Basic addressing scheme question

Lincoln Hawk

I have a router that is directly connected to a switch (from fa0/0), and the switch is connected to a PC. This network is 172.16.0.0/16. On the other side of the router, fa0/1, I have the same set up (router is connected to a switch, switch to a PC) and this network is 172.17.0.0/16.

I have instructions here to assign the first ip address to the router interface. I’m unsure if the first ip address for network 172.16.0.0/16 will be 172.16.1.0 or 172.16.0.1.

Could someone please explain this answer? Thanks in advance.

Neeko

Lincoln Hawk wrote: »

I have a router that is directly connected to a switch (from fa0/0), and the switch is connected to a PC. This network is 172.16.0.0/16. On the other side of the router, fa0/1, I have the same set up (router is connected to a switch, switch to a PC) and this network is 172.17.0.0/16.

I have instructions here to assign the first ip address to the router interface. I’m unsure if the first ip address for network 172.16.0.0/16 will be 172.16.1.0 or 172.16.0.1.

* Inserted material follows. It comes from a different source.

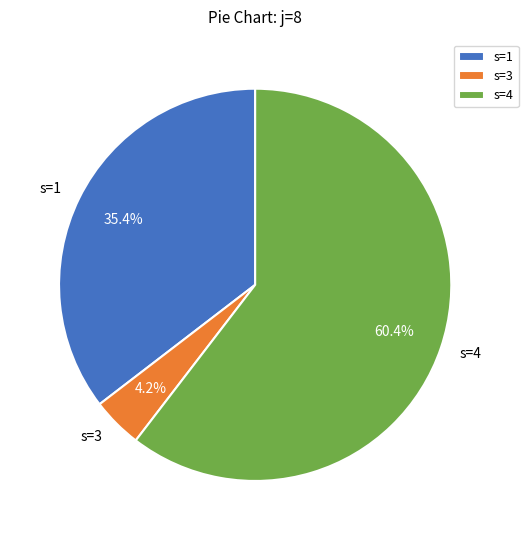

Is it true that s=4 is 60% of the pie?

True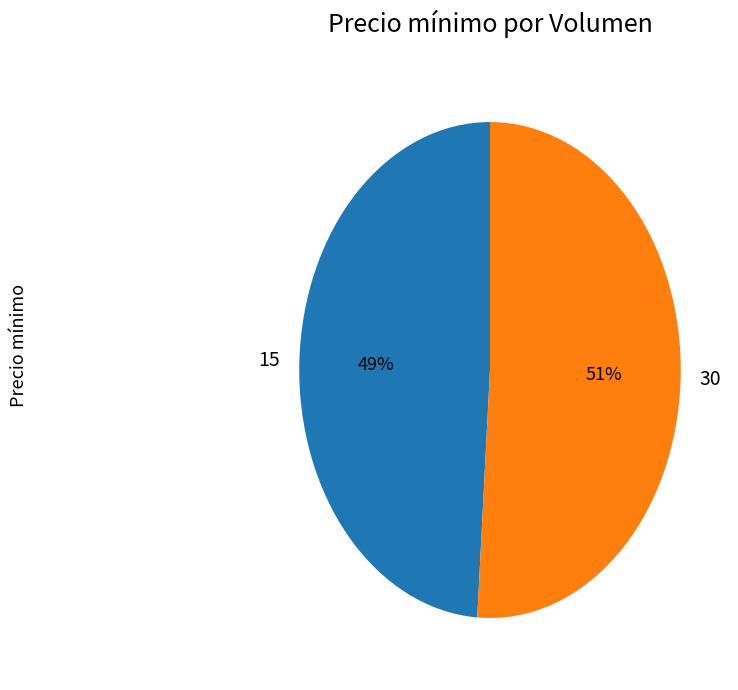

Is it true that 15 is 40% of the pie?

False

Could someone please explain this answer? Thanks in advance.

It would be 172.16.0.1. The numbers are just representations of binary which work right to left in powers of 2, much like our regular number system does with powers of 10. So the far right of each octet is 1, meaning the first usable IP when you have two octets for hosts would be 172.16.0.1

kryolla

if you look at it in binary

172.16 | 0.0 /16
Network | Host

2 to the 16 will give you 65,536

Instead of looking at 0.0 which is 2 octets look at it combined into 1

x x x x x 1024 512 256 | 128 64 32 16 8 4 2 1

so for 0 it will be all zeros which is your network and all 1's is you broadcast and you already know what 1 thru 255 is, now what is 256, 257th HOST and so on. Hopefully I didn't confuse you even more.